The currency is available worldwide and you don’t need to have any complicated requirements or things to use it. When you obtain the currency, it is stored in an electronic wallet. It is possible to use this currency in many things, including buying books, gifts or things available for purchase through the Internet and converting them to other currencies such as the dollar or the euro.
To ensure the correctness of the transfers, the Bitcoin system maintains a register of accounts in which all actions that take place on the network are recorded, called the block chain. All nodes on the Bitcoin network share this record through a system based on the Bitcoin protocol. The blockchain contains all the actions that were performed with Bitconn, which enables you to know the balance that each address on this network has. This concept is called the chain description of the interconnectedness between the blocks, as each block contains the hash of the preceding block, and the matter continues until the first block is reached, which is called the “genesis block”. Configuring the chain in this way makes the task of changing any block after a certain period of time has passed since its creation very difficult, as changing any block requires changing all the next blocks due to the need to recalculate the hash of each block to update the hash value of the previous block. This characteristic is what makes the problem of repeated spending of the same coins so difficult to Tekken, and the blockchain can even be considered the backbone from which a currency cannot stand without it.
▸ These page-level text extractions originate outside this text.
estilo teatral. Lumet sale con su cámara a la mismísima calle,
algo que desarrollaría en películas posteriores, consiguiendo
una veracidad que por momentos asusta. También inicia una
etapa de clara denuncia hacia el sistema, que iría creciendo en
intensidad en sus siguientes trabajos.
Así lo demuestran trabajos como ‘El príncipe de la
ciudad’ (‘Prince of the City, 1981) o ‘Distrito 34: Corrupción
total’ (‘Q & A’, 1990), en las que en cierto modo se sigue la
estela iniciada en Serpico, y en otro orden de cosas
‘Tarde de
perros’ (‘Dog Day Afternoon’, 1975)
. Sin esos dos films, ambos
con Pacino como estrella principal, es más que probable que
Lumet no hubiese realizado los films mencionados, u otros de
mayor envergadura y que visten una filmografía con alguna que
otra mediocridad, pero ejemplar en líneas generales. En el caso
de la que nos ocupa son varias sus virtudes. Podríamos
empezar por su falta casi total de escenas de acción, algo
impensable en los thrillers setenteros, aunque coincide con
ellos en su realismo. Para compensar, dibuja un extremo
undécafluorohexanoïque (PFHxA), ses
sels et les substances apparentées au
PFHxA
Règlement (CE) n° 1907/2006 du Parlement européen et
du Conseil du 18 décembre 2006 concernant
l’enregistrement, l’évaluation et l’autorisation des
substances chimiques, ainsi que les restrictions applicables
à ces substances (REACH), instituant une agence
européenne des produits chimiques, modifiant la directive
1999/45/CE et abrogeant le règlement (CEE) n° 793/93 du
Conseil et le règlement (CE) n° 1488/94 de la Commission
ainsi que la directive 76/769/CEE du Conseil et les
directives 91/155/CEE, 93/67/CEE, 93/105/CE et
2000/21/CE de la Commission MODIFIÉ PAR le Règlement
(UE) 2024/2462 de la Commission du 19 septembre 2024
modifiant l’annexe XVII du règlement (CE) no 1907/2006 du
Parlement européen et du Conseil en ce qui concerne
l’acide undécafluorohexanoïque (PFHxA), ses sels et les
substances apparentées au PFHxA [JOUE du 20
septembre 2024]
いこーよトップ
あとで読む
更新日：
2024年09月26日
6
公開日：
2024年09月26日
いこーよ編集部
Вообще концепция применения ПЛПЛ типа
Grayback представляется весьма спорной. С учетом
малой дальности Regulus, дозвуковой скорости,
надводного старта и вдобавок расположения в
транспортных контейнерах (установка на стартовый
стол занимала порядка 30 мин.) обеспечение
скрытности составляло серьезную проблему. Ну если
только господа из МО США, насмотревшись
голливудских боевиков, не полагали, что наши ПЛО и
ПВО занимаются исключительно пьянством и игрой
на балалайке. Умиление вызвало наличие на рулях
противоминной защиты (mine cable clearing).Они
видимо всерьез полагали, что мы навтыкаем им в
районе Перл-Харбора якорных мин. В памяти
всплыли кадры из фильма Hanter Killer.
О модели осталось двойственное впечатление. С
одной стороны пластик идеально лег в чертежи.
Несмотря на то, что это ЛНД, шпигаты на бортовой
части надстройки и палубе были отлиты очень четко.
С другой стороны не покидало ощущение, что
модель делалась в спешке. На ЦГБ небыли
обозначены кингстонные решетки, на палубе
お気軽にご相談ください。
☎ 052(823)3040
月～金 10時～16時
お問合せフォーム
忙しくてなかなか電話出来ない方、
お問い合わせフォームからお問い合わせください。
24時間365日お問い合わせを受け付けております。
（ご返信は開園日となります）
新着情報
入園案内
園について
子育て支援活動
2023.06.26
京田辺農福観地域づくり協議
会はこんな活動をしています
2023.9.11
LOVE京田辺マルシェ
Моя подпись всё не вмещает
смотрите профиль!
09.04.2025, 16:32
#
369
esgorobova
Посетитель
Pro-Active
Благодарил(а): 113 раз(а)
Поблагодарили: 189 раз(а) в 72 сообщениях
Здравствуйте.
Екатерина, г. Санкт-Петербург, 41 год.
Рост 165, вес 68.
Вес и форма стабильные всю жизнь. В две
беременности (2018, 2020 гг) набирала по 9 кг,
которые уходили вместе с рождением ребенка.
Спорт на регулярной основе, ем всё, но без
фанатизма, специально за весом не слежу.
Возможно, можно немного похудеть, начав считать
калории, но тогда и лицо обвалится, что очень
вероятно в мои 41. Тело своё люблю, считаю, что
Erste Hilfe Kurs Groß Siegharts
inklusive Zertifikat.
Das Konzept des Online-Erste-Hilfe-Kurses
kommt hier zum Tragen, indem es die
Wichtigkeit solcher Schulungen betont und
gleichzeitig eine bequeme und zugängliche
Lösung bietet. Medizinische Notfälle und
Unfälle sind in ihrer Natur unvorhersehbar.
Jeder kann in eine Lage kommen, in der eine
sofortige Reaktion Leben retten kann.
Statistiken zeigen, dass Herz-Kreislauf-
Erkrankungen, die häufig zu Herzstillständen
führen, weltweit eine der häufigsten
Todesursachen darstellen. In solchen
Bitcoin has a high level of secrecy. In principle, this is true, as all you need to send some bitcoins to someone else is their address. But by virtue of the fact that every transfer is recorded in the Bitcoin register, although you do not know the identity of the owner of any address, you can know how many bitcoins he has and what addresses have the bitcoins sent to him. If someone explicitly announces that he has certain bitcoin addresses, then you will be able to know what addresses sent bitcoins to him and what addresses were sent bitcoins to. Disclosing your Bitcoin address is not unlikely, as you will need to give it to someone else in case you need to send you some money to it. It is recommended to use different addresses for different transfers to maintain a certain level of anonymity, although there are many who do not. Technically speaking, it remains possible to trace the source of some suspicious transactions on the Bitcoin network, as it is sufficient to track the transfer operations until they reach a known address, and at that time it is sufficient to carry out reverse investigations until reaching the suspicious account holder. It is true that the amount of data related to all transfers is huge, but the power of computers is constantly increasing and the possibility of tracking these processes is very possible, and it can even be asserted that tracking bitcoin theft operations is much easier than tracking the theft of money in paper form.
Currently, Bitcoin owners do not have many options to spend their money on, which leads some to exchange it for traditional currencies. This is usually done via dedicated platforms where bitcoins are exchanged with other users. It seems that if governments want to know the identities of some account holders, then what should I do?